Saturday, December 18, 2004

George Lucas, you can just stop writing

Sneaky little Irishman. While I've been waiting patiently for five years, Roddy Doyle secretly releases his follow up to one of my fave books, A Star Called Henry, and doesn't have the decency to pick up the telephone and tell me. Sheesh. This book, Oh, Play That Thing, is the second in a planned trilogy, and continues on from when thirteen year old Irish rebel, Henry Smart, moves to America. It's not very often that I look forward to a book like I do a film or album, so it was all the more distressing to find that it's been out for four months. (The first book was released during that literary period when all things impoverished and Irish were quite the rage.
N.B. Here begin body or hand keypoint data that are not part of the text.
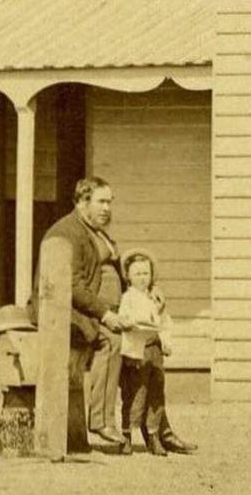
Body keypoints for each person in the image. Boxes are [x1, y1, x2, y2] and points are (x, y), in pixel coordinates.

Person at [30, 176, 197, 454]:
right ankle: (102, 422)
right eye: (102, 202)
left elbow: (120, 271)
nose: (108, 208)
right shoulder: (67, 233)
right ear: (83, 202)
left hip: (98, 310)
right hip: (64, 312)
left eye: (110, 202)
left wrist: (149, 290)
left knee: (151, 345)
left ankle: (157, 429)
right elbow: (71, 286)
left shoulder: (96, 232)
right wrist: (106, 314)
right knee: (112, 340)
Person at [118, 249, 174, 457]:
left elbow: (165, 322)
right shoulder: (128, 298)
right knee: (135, 394)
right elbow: (123, 319)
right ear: (129, 277)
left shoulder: (155, 298)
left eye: (146, 274)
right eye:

Doyle's book just happened to be much cooler than the aforelinked.)

It got me thinking about other authors who've been dragging their heels lately:

Discounting his forays into kids lit and mini-mystery, Michael Chabon has yet to up the ante from The Amazing Adventures of Kavalier and Clay.
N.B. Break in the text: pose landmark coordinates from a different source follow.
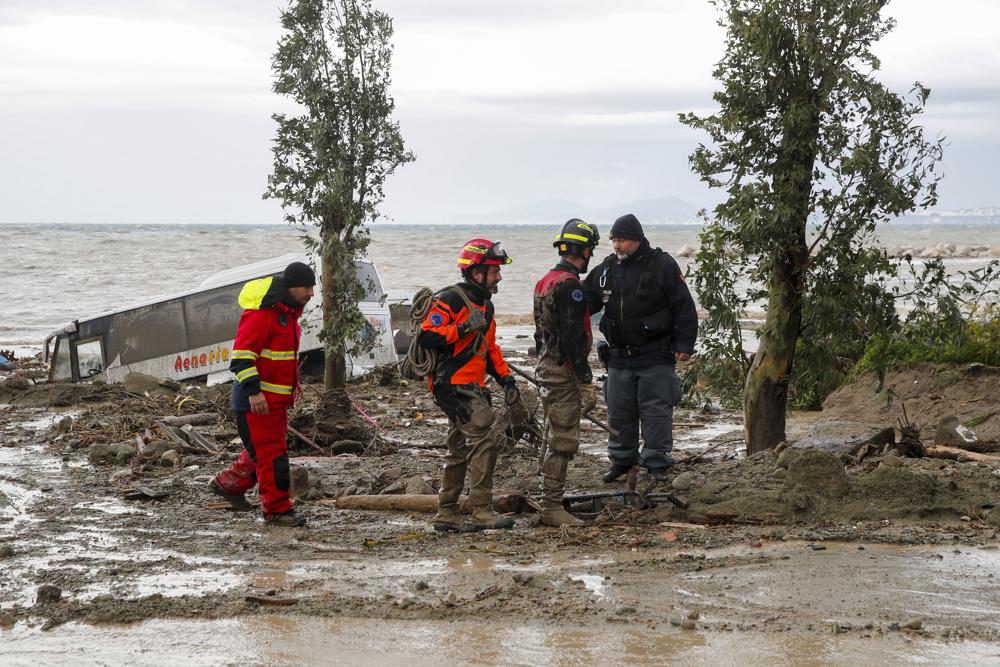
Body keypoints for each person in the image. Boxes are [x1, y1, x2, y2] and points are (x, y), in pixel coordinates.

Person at [583, 214, 697, 482]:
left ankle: (656, 463)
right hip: (619, 357)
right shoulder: (608, 268)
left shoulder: (662, 264)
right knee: (619, 412)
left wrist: (685, 344)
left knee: (656, 412)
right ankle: (622, 461)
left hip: (655, 355)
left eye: (621, 240)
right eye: (613, 240)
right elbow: (585, 299)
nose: (616, 246)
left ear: (637, 239)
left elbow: (684, 307)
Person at [418, 239, 523, 532]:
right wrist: (463, 327)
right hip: (451, 384)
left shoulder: (486, 307)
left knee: (459, 448)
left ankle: (447, 512)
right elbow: (426, 335)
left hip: (470, 384)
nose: (499, 276)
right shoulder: (452, 299)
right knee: (483, 442)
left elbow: (489, 349)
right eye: (494, 271)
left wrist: (508, 380)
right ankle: (480, 509)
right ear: (476, 272)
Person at [209, 261, 316, 527]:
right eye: (307, 287)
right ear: (291, 287)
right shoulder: (262, 314)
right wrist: (255, 393)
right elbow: (242, 358)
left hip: (274, 403)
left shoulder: (288, 315)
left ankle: (228, 485)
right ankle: (277, 511)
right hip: (257, 403)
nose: (311, 293)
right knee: (272, 458)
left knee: (263, 453)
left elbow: (278, 358)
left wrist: (294, 384)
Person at [533, 219, 601, 527]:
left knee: (551, 434)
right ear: (584, 251)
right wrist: (586, 381)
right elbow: (574, 337)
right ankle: (551, 506)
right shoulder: (570, 286)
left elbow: (539, 333)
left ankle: (550, 499)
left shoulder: (545, 280)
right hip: (562, 372)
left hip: (546, 366)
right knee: (563, 438)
Umberto Eco needs to put out another novel matching the calibre of his early works. (Though, I suspect this delay has more to do with his Italian translator trying to create words to match Eco's inventions.)
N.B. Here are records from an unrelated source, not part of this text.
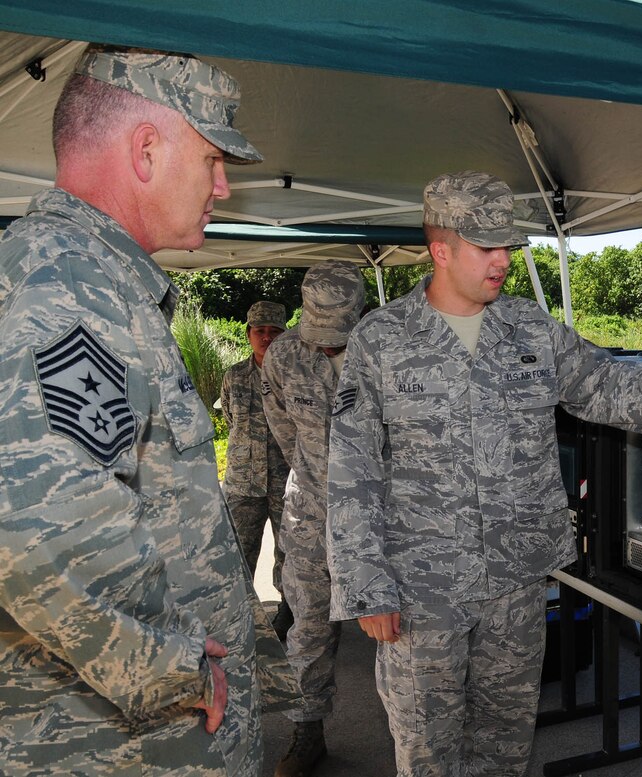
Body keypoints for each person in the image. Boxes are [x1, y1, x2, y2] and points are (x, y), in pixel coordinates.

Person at [325, 170, 642, 776]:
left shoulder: (531, 331)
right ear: (442, 250)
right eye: (488, 247)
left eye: (509, 246)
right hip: (422, 590)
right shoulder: (380, 339)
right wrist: (366, 587)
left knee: (505, 746)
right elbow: (351, 469)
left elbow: (605, 384)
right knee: (428, 755)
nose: (504, 260)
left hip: (517, 583)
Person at [0, 46, 298, 775]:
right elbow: (38, 530)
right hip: (123, 745)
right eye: (212, 160)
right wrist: (175, 671)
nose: (223, 187)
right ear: (144, 149)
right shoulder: (67, 282)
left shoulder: (91, 278)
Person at [262, 261, 367, 777]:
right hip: (310, 513)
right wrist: (314, 477)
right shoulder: (282, 355)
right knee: (307, 627)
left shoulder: (387, 348)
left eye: (336, 337)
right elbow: (284, 428)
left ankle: (417, 733)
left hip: (381, 516)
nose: (326, 346)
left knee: (407, 629)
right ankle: (307, 731)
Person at [221, 300, 293, 639]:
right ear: (249, 334)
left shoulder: (295, 374)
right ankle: (239, 616)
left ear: (284, 334)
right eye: (259, 331)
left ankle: (288, 614)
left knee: (290, 551)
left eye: (273, 331)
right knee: (238, 550)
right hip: (243, 482)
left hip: (287, 481)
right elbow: (231, 420)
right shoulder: (234, 376)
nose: (266, 337)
Oh, and Charles Dickens. This lazy bum needs to give this whole "I'm dead" act a rest and finish up his Edwin Drood tale. It's not like we watch the first 100 minutes of The Usual Suspects and then just stop the DVD, now do we?

Then there is the short story I couldn't finish in my grade 11 creative writing class, and surreptitiously added "End of Part One" for a coda. Shall the haunting mystery of The Train Car ever be solved? God, I hope not. That was some awful, adolescent writing I wrote.


Thomas said...

Post! Post! Post! The public demands a denouement!

Anonymous said...

Do you feel like Seth Cohen has stolen your identity?

Anonymous said...

We need more 2 player jetpack GTA and less literary reviews.

Lawyerlike said...

If that last comment was from who I think it was from, you can expect a copy of the New Yorker in your Christmas stocking. It'll be like your coal!